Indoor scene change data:
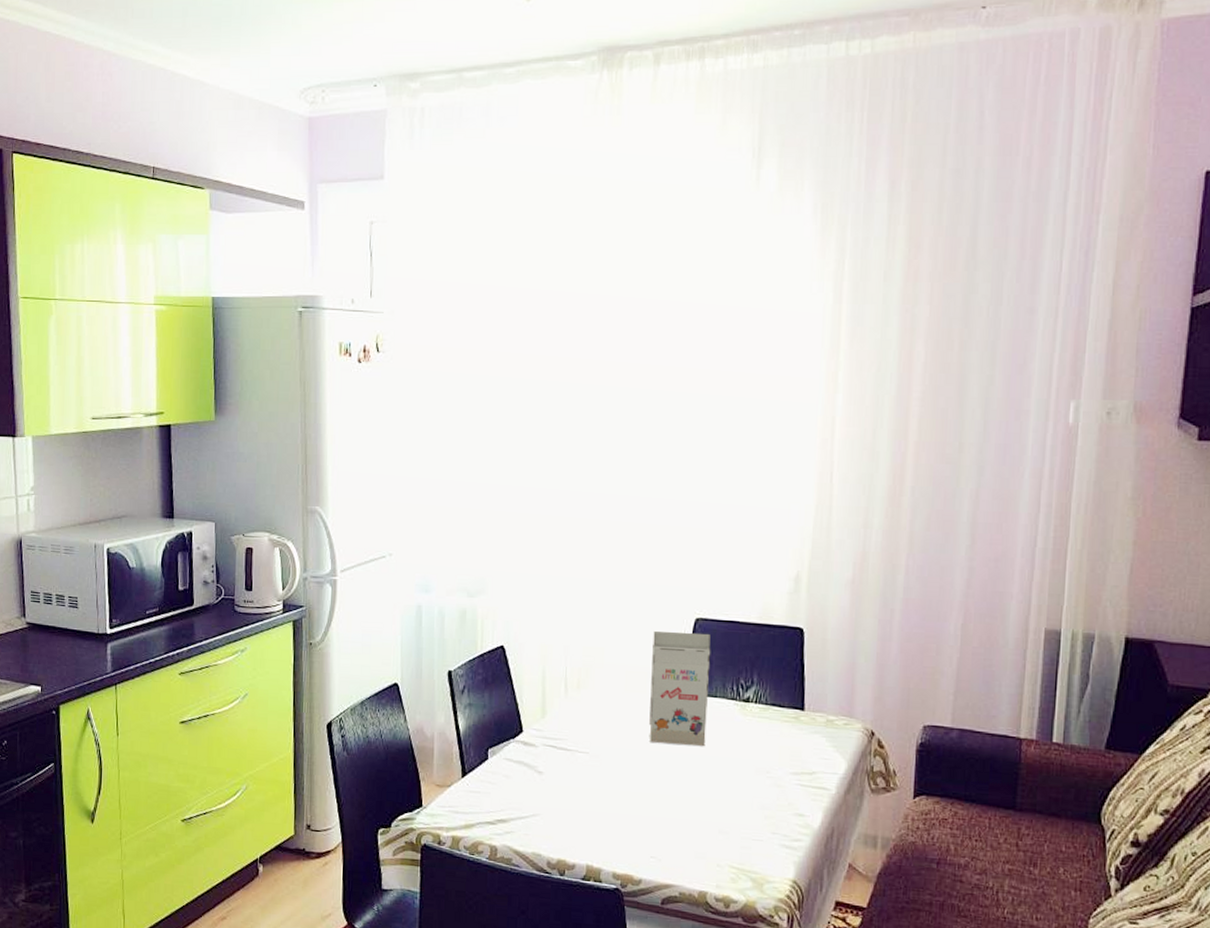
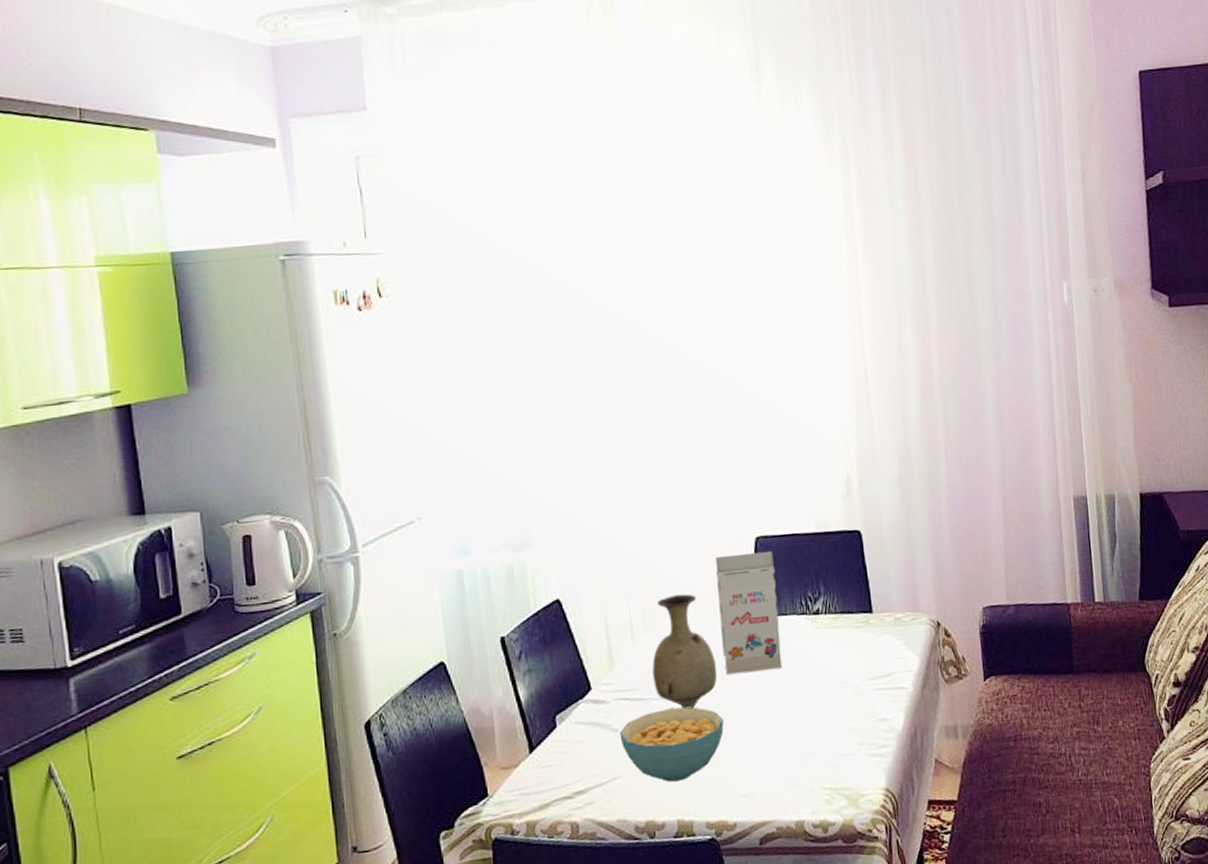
cereal bowl: none [543,762,641,831] -> present [619,707,724,782]
vase: none [580,660,642,768] -> present [652,594,717,710]

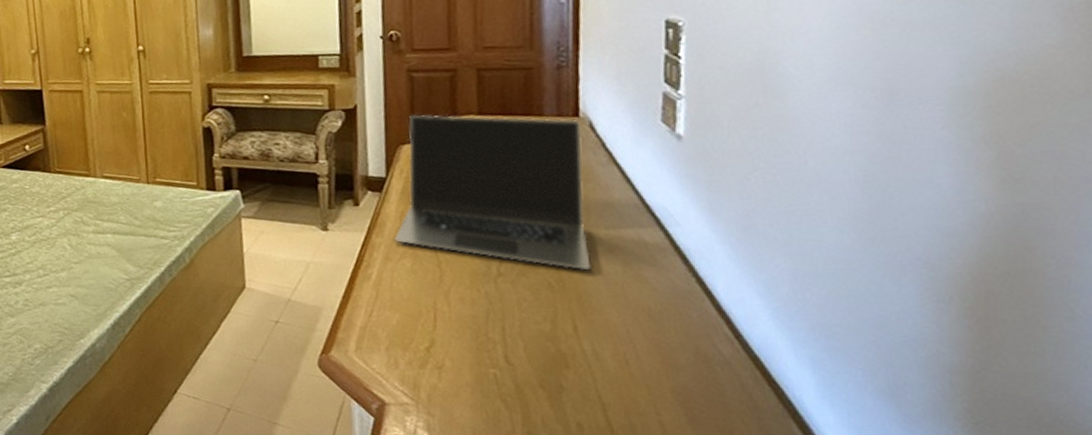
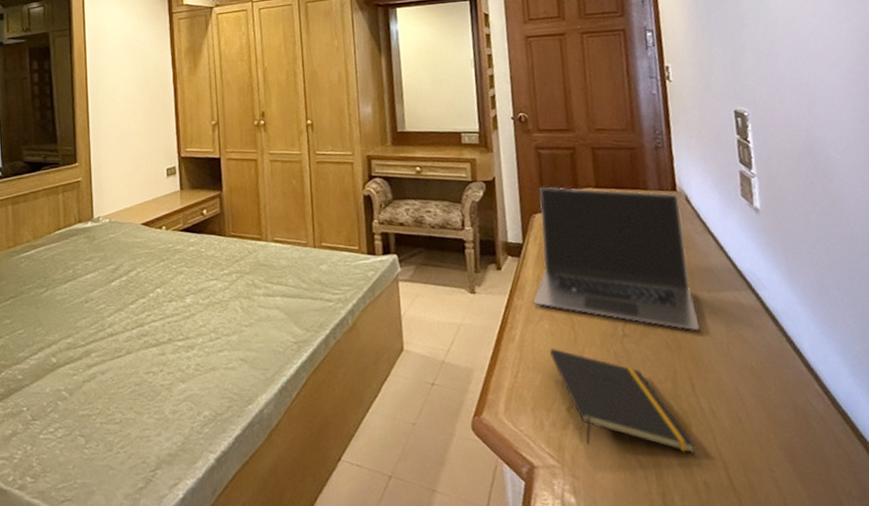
notepad: none [410,288,573,396] -> present [550,349,696,454]

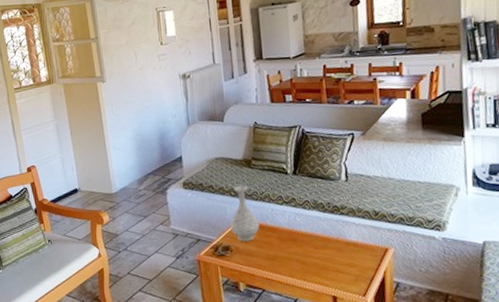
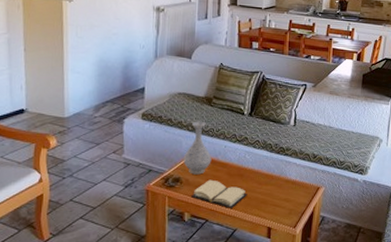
book: none [244,246,304,276] -> present [191,179,248,208]

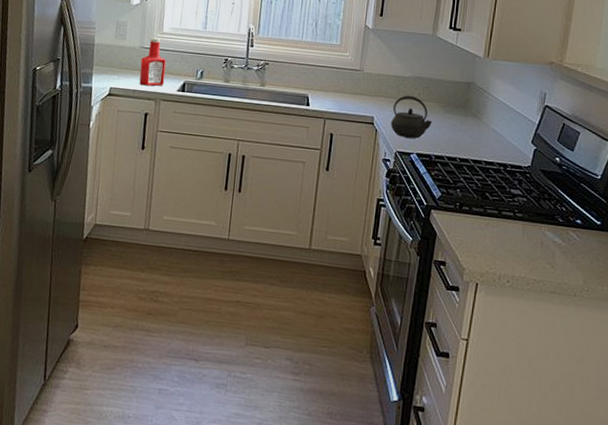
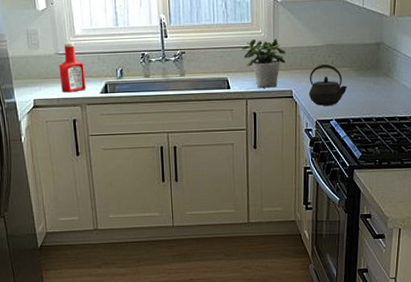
potted plant: none [327,60,373,111] -> present [242,38,287,88]

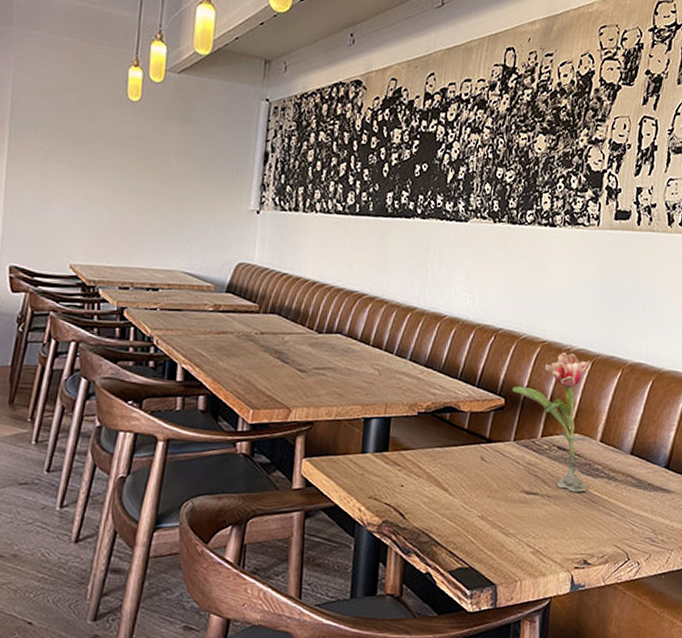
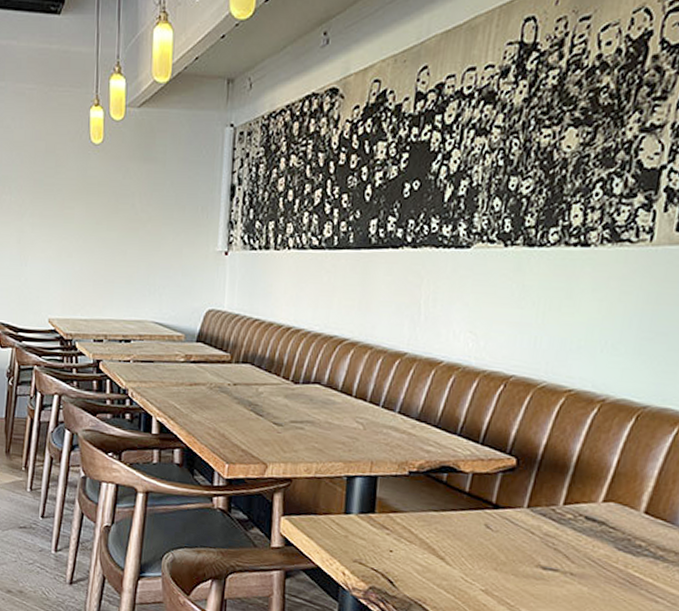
flower: present [512,352,593,493] -> none [525,403,635,573]

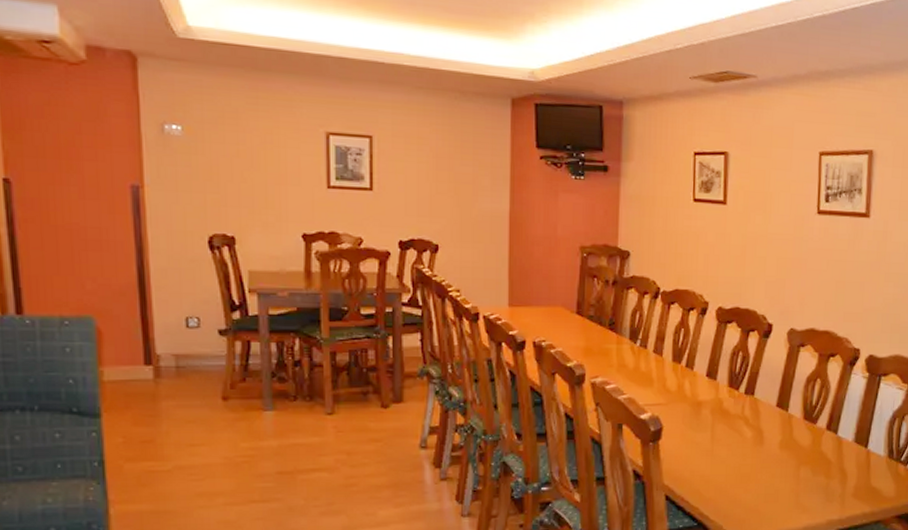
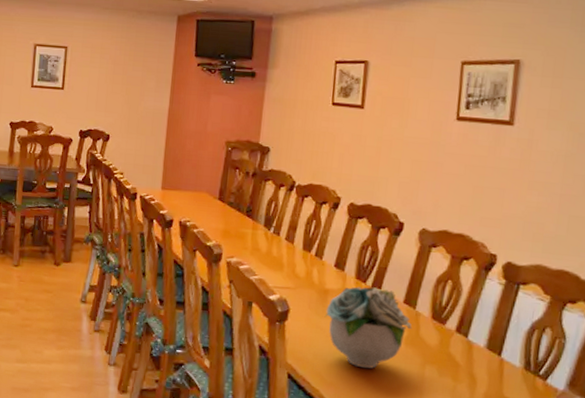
flower arrangement: none [699,394,786,479] -> present [324,287,413,369]

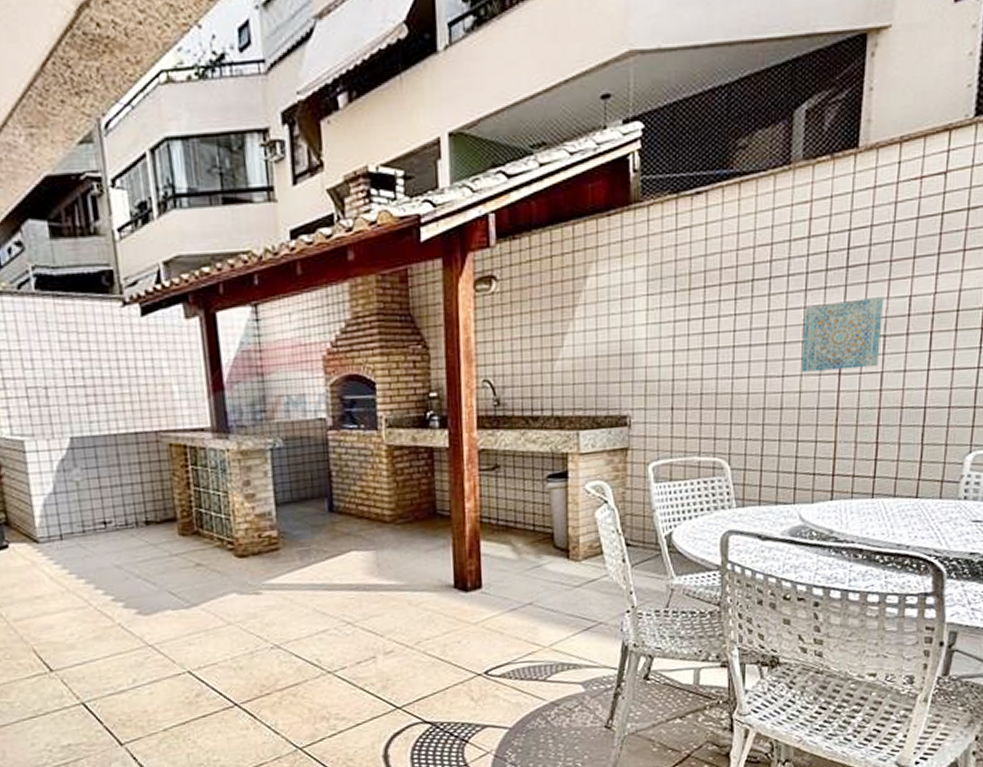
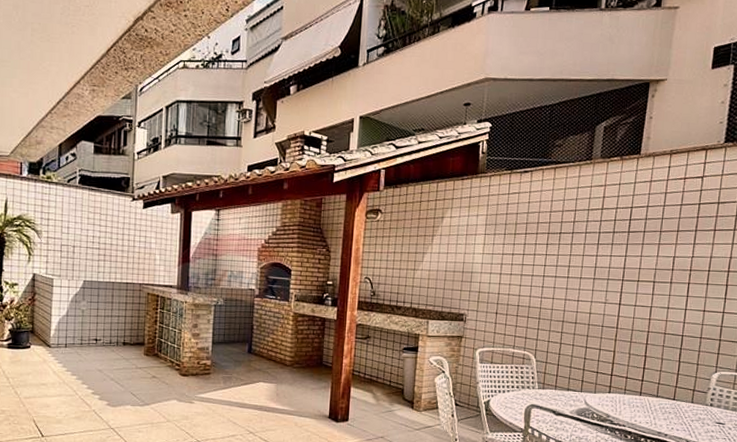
wall art: present [801,295,884,373] -> none [592,254,655,303]

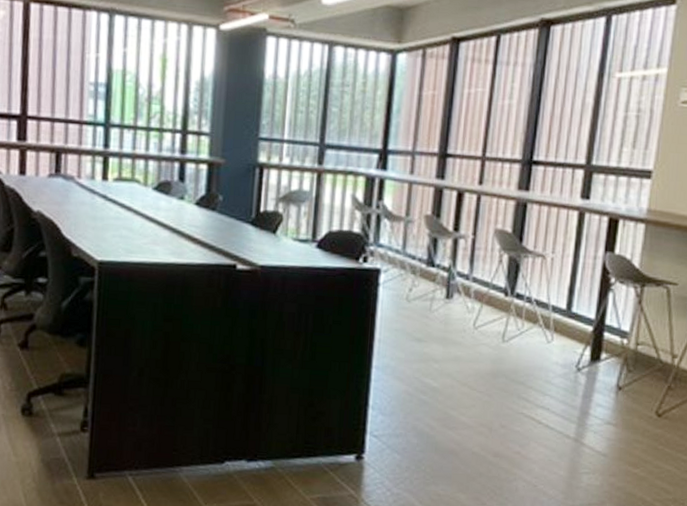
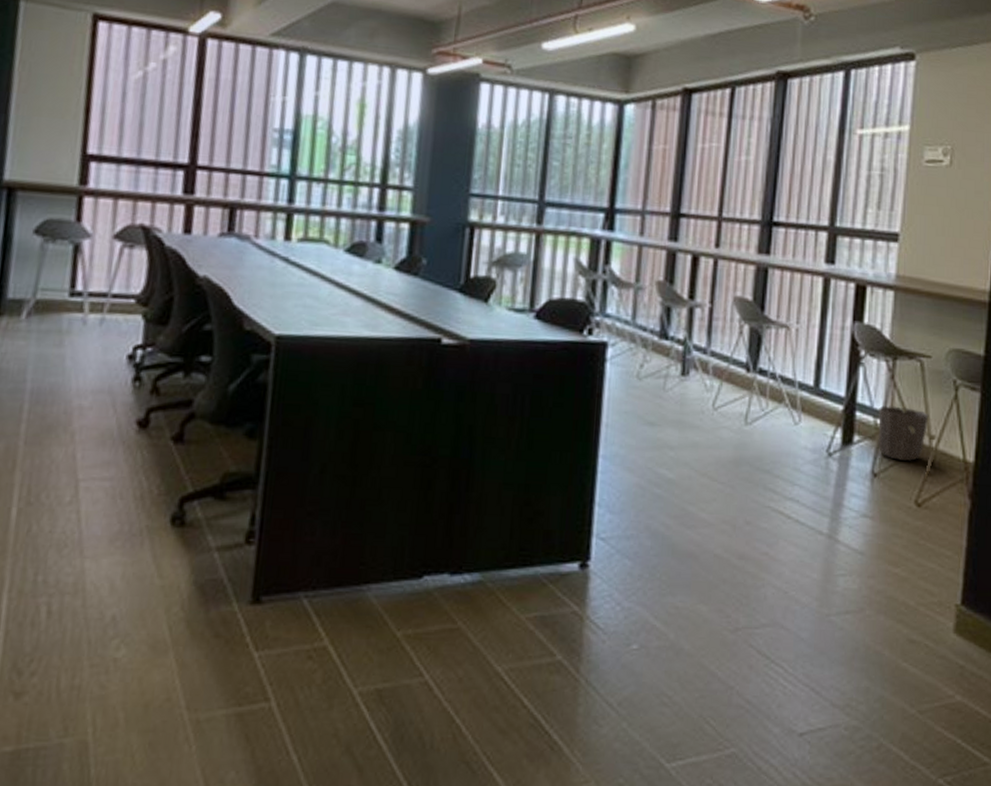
waste basket: none [623,327,673,377] -> present [878,405,929,461]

● Task instructions: From the first line to the last, retype the data above exactly, but not its images.

● Response:
cereal bowl: none [543,762,641,831] -> present [619,707,724,782]
vase: none [580,660,642,768] -> present [652,594,717,710]

notepad: none [410,288,573,396] -> present [550,349,696,454]

book: none [244,246,304,276] -> present [191,179,248,208]

potted plant: none [327,60,373,111] -> present [242,38,287,88]

flower: present [512,352,593,493] -> none [525,403,635,573]

flower arrangement: none [699,394,786,479] -> present [324,287,413,369]

wall art: present [801,295,884,373] -> none [592,254,655,303]

waste basket: none [623,327,673,377] -> present [878,405,929,461]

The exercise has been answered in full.